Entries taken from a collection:

* * *

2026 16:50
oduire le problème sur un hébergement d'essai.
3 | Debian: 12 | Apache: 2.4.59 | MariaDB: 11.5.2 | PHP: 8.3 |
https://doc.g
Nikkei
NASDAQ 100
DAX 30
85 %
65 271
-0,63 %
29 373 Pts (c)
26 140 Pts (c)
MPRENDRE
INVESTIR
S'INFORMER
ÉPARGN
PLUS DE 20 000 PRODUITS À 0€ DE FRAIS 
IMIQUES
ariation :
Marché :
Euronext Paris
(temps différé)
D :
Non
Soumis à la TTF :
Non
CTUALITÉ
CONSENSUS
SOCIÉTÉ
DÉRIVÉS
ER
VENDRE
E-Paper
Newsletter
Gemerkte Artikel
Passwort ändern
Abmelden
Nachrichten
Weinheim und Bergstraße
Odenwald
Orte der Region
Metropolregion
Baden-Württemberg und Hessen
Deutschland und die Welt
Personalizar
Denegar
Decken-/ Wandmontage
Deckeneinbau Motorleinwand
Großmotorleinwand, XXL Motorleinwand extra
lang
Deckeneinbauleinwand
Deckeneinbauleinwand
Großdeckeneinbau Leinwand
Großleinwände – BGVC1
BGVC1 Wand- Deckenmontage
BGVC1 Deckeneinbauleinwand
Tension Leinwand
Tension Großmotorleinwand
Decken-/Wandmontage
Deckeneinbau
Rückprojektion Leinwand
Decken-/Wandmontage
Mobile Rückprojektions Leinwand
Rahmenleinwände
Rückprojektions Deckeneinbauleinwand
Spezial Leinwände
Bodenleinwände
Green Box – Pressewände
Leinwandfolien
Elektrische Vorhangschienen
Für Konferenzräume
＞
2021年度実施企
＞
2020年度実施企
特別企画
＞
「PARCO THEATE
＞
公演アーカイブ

* * *

Your answer is the line containing "Großdeckeneinbau Leinwand" plus every line after it through the end of the entries, given again exactly and alone.

RESULT BELOW:
Großdeckeneinbau Leinwand
Großleinwände – BGVC1
BGVC1 Wand- Deckenmontage
BGVC1 Deckeneinbauleinwand
Tension Leinwand
Tension Großmotorleinwand
Decken-/Wandmontage
Deckeneinbau
Rückprojektion Leinwand
Decken-/Wandmontage
Mobile Rückprojektions Leinwand
Rahmenleinwände
Rückprojektions Deckeneinbauleinwand
Spezial Leinwände
Bodenleinwände
Green Box – Pressewände
Leinwandfolien
Elektrische Vorhangschienen
Für Konferenzräume
＞
2021年度実施企
＞
2020年度実施企
特別企画
＞
「PARCO THEATE
＞
公演アーカイブ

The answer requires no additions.